The pain meds after surgery put me through a vicious cycle of nausea, vomiting and sleep and after 8 days I was moved from University to an inpatient rehab hospital near my home. Interestingly enough, once all pain meds were stopped I made a quick recovery. I spent 8 days in the rehab learning to walk again, building strength and stamina and having the kinks worked out of my neck and shoulder. After my release from the hospital I continued out patient PT for another month and OT for another 2 months.
I've been through a roller coaster of emotions from anger to sadness. I am the same person yet a different person. I am tougher and less tolerant of people. My husband says I don't suffer fools well. I still have trouble with my memory...I've forgotten my own phone number on occasion. I write everything down. I've noticed that my creativity seems to be gone. It's hard to come up with an original idea. I also have a tough time with decisions. I used to be a little indecisive now I'm very indecisive. This is my new normal and it has been an adjustment.
Last year I went in for my BAHA and the anxiety of surgery was much worse than the reality.
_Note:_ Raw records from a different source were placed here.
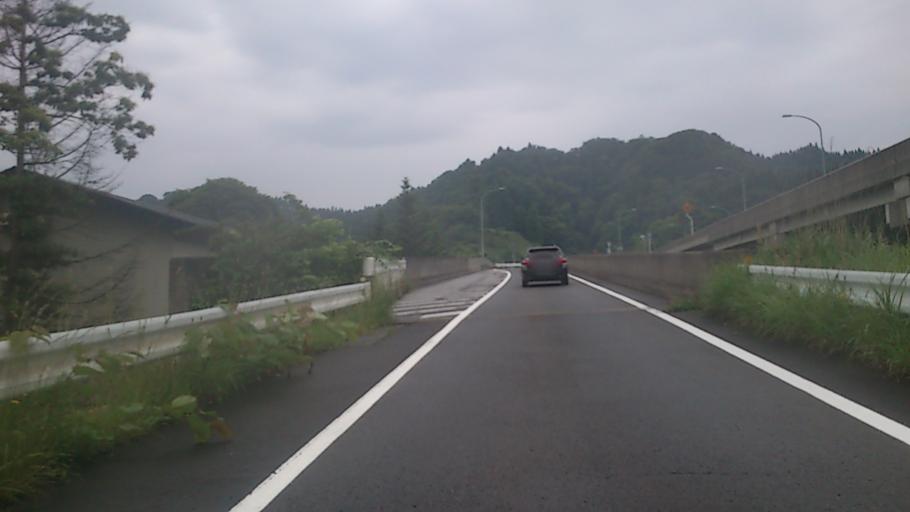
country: JP
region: Akita
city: Takanosu
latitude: 40.2183
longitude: 140.2447
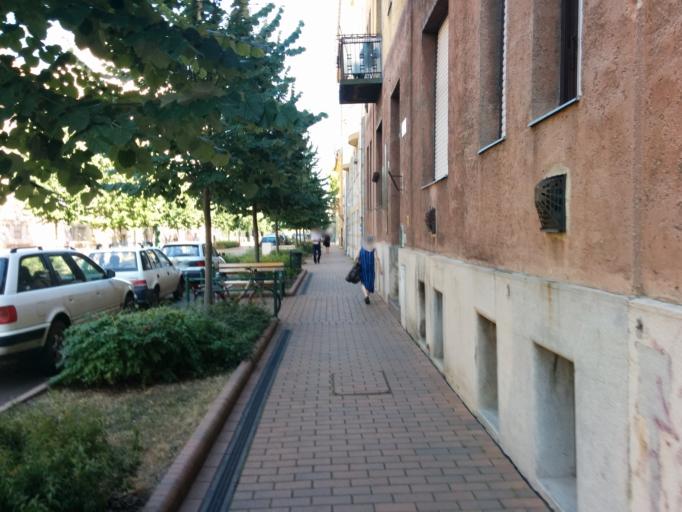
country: HU
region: Csongrad
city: Szeged
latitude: 46.2541
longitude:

The Baha has been a blessing to my life. It is not a miracle cure but a great help to the quality of my life.
I also have a punctual plug in my eye which still does not blink or water on a regular basis. The plug has lessened my reliance on lacrilube and my eye feels better.
I still have neck and shoulder stiffness on occasion and I get sinus headaches on the AN side only when the weather changes. I have to be careful with my balance especially when I try to do something in a squatting position, like planting flowers. I usually end up falling on my butt. I always have my chapstick with me.
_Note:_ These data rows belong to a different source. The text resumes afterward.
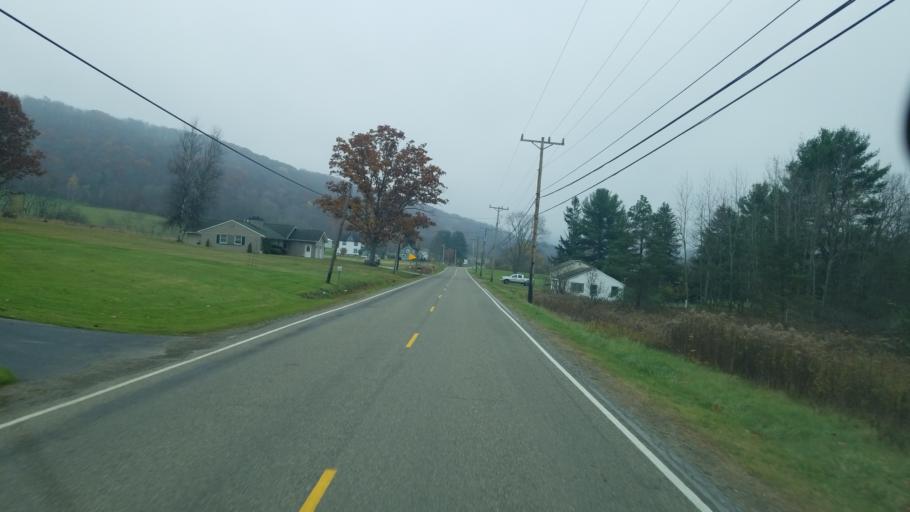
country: US
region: Pennsylvania
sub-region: McKean County
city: Smethport
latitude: 41.8744
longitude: -78.4829
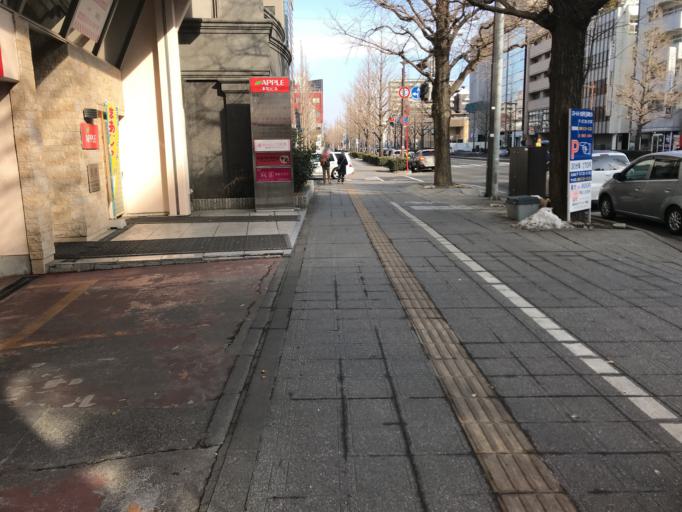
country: JP
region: Miyagi
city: Sendai-shi
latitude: 38.2694
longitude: 140.8746
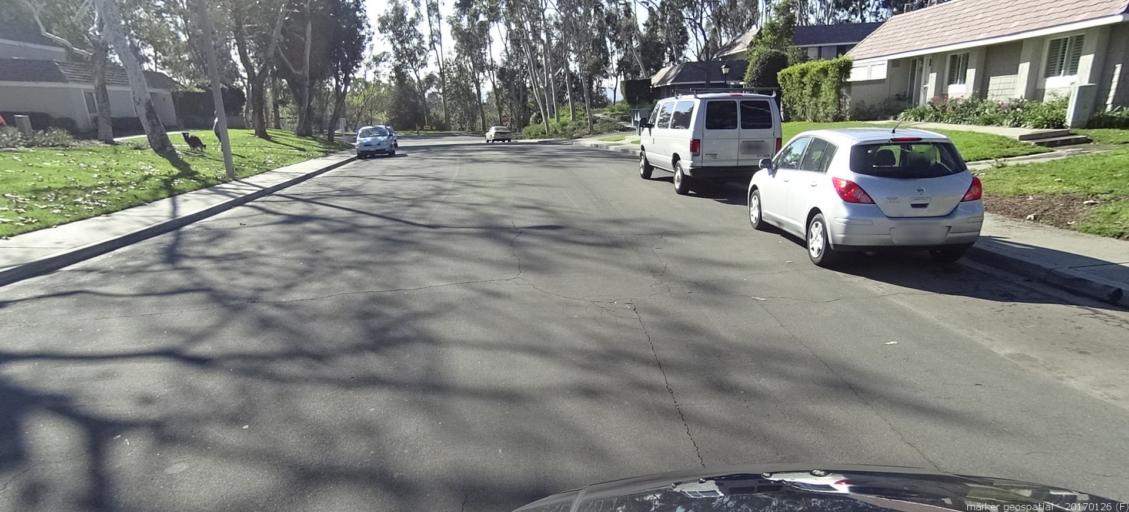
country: US
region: California
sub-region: Orange County
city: Lake Forest
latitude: 33.6436
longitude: -117.6972
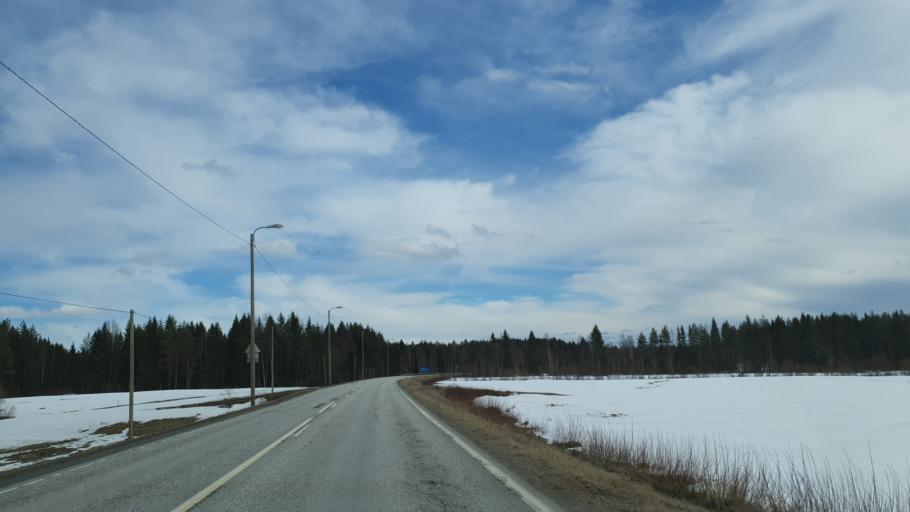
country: FI
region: Kainuu
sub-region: Kajaani
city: Vuokatti
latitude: 64.1691
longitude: 28.2325
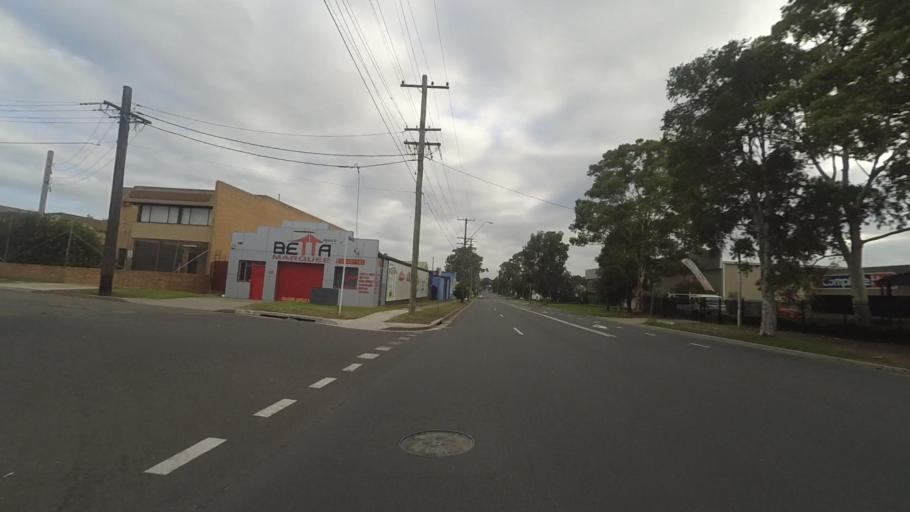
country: AU
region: New South Wales
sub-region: Bankstown
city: Revesby
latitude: -33.9317
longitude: 151.0122
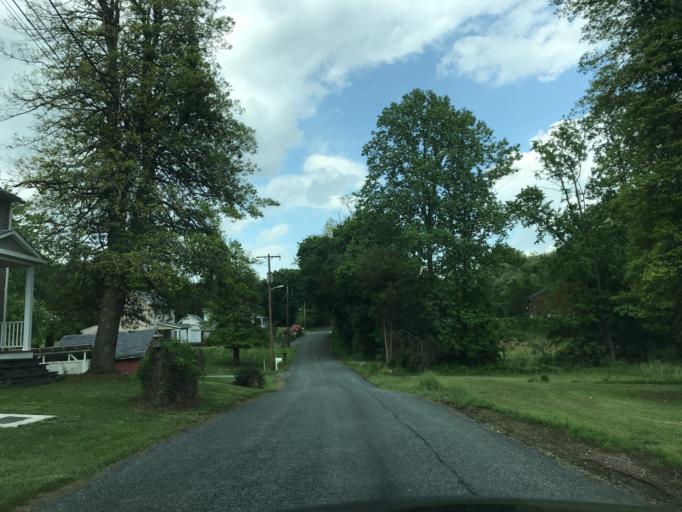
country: US
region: Pennsylvania
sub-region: York County
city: Susquehanna Trails
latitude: 39.7175
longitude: -76.3162
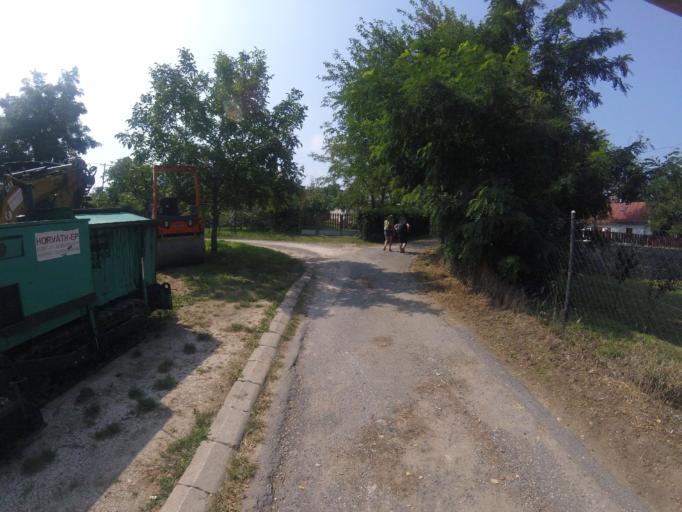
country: HU
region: Veszprem
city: Badacsonytomaj
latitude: 46.8159
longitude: 17.4906
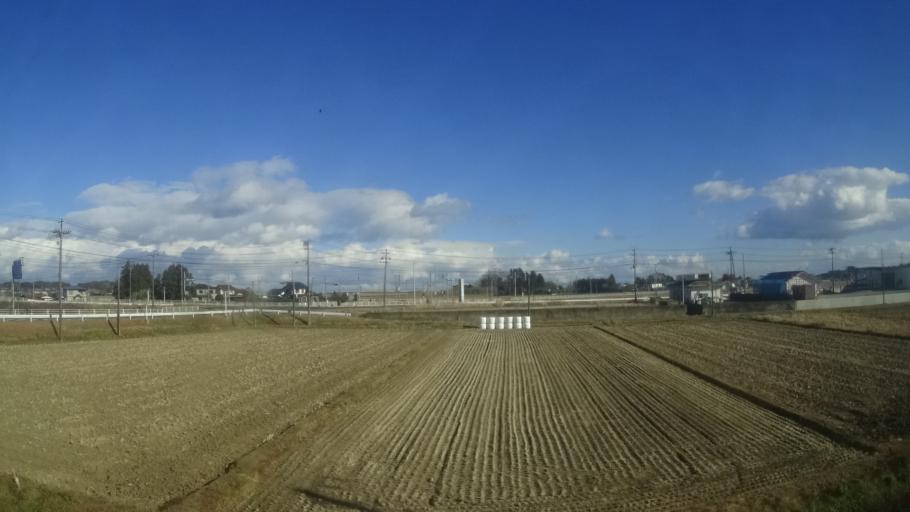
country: JP
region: Fukushima
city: Namie
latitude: 37.6936
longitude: 140.9733
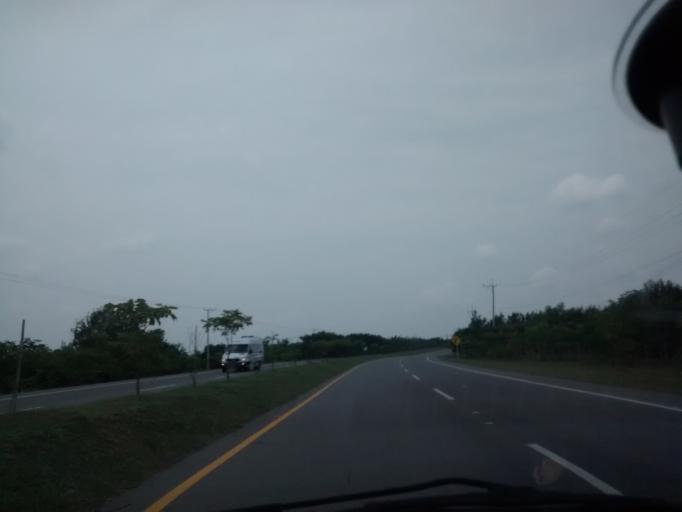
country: CO
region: Tolima
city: Espinal
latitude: 4.2362
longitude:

I can't believe how much this AN journey has impacted my life. I went into surgery hoping I wouldn't lose my hearing and I had no idea that facial paralyis was even possible. I also didn't know that facial paralysis involved your eye and that numbness is something totally different. I thought I'd be home from the hospital in a few days and back to normal in a few weeks. When I first found the ANA I thought I'd be a short term visitor.
The An journey has changed me and readjusted my view of normal. I'm happy to be a survivor and sad that my kids have had a mom who has been through so much. My kids were 8, 6 and not yet 2 when I had my surgery. They ended up spending almost a month at my parents house as I worked hard in recovery.
I share my story today to give hope to those just beginning the journey. In my case, life has improved and is still getting better.